• **Texte fourni**:

Selon une idée reçue largement répandue en Suisse, les immigrés seraient responsables d’un pourcentage élevé de délits. Il en résulte que la criminalisation, la marginalisation et la stigmatisation sont le lot quotidien d’immigrés injustement dénigrés. Témoignages et analyse.

Le sport favori des partis politiques de droite est la stigmatisation des étrangers. L’UDC (Union démocratique du centre) et d’autres partis, aidés en cela par certains médias qui véhiculent et font de cette stigmatisation leurs choux gras, n’hésitent pas à dresser les citoyens suisses contre les étrangers. Pour arriver à leur funeste objectif, ces partis organisent des campagnes racistes, islamophobes et xénophobes pour semer la haine, diviser pour mieux régner ou plutôt pour mieux gouverner.

Le racisme : panache d’ignorance et de bêtise

Une série de stéréotypes concernant les immigrants sont véhiculés par ces politiciens sans scrupules qui présentent les immigrés comme une menace pour la société suisse en leur attribuant tous les maux, entre autres des problèmes d’intégration sociale. D’où de nombreux dérapages.

Flore est une réfugiée d’origine érythréenne. Elle nous dit avoir souffert dans sa chair de la stigmatisation et nous raconte comment, un jour, elle est entrée dans un magasin de vêtements situé au Flon, à Lausanne. Lorsqu’elle a pris un article pour le regarder de plus près, le vendeur lui a dit de « faire gaffe avec ses mains noires ». Aziz nous confie avoir, pour sa part, été prié de « quitter un bar » lausannois où il était allé boire un verre, parce qu’il était, selon lui, « un Arabe ».

« Les thèmes de l’invasion et de la contamination sont courants. Les réfugiés subissent une stigmatisation en Suisse », confirme sous couvert d’anonymat Carla*, une psychologue qui travaille depuis plus de sept ans pour une organisation d’entraide au service des réfugiés dans le canton de Vaud. « Ce qui est reproché aux immigrés c’est de voler les emplois des Suisses et d’envahir leur beau pays ».

Une Suissesse, qui a posté un commentaire dans une pétition en ligne contre l’immigration, affirme qu’elle a quitté l’hôpital un jour, car elle ne supportait pas de partager une chambre avec une « sale » immigrée.

La stigmatisation des immigrés « institutionnalisée » ?

D’après la psychologue Carla, la stigmatisation est principalement provoquée par le fait que « l’individu ne correspond pas à l’attente préconçue de la façon dont les gens devraient être. Les personnes stigmatisées sont considérées comme inférieures, ce qui les place dans une position sociale défavorisée et ce qui conduit à la ségrégation et à une restriction de leurs droits.»

• **Énoncé 1**:
Renommez « kingdom » en « règne » dans tout le listing, puis recopiez-le sans les images.
Le texte et le listing n'ont pas la même origine.

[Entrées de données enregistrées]
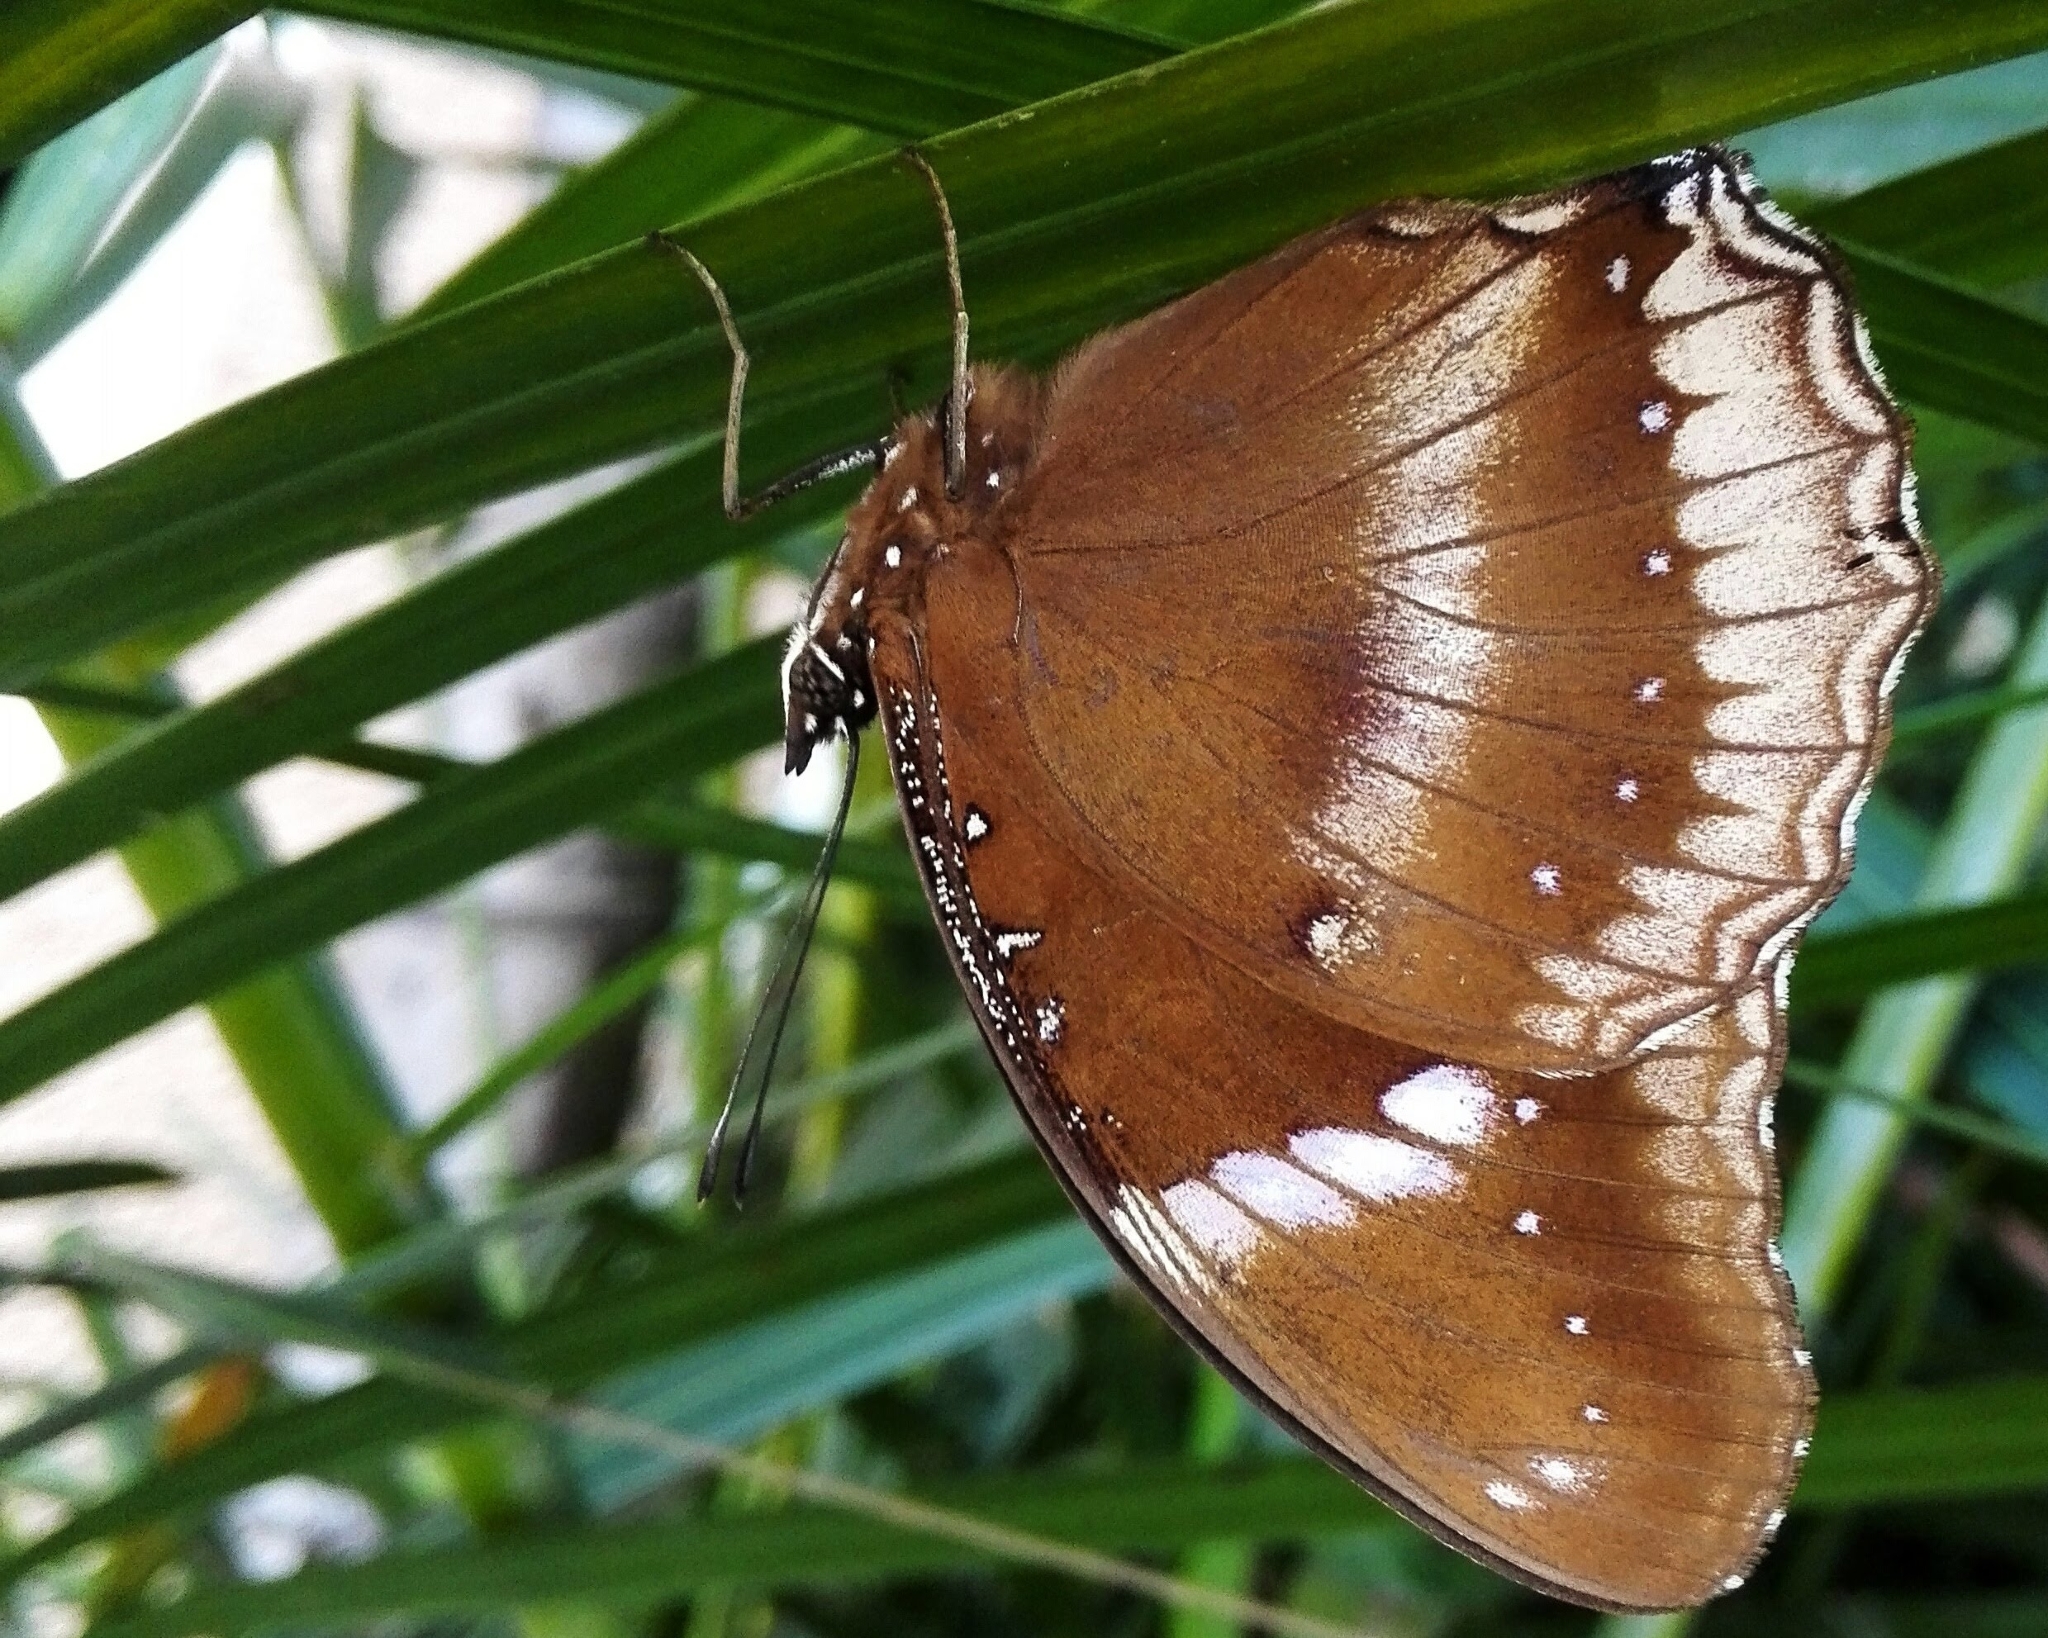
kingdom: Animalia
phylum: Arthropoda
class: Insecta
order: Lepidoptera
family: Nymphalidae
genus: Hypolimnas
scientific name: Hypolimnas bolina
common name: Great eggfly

• **Énoncé 2**:
Traduisez en anglais cette phrase du texte sur la stigmatisation des immigrés : « Le sport favori des partis politiques de droite est la stigmatisation des étrangers. »

• **Réponse 1**:
règne: Animalia
phylum: Arthropoda
class: Insecta
order: Lepidoptera
family: Nymphalidae
genus: Hypolimnas
scientific name: Hypolimnas bolina
common name: Great eggfly

• **Réponse 2**:
The favorite sport of right-wing political parties is the stigmatization of foreigners.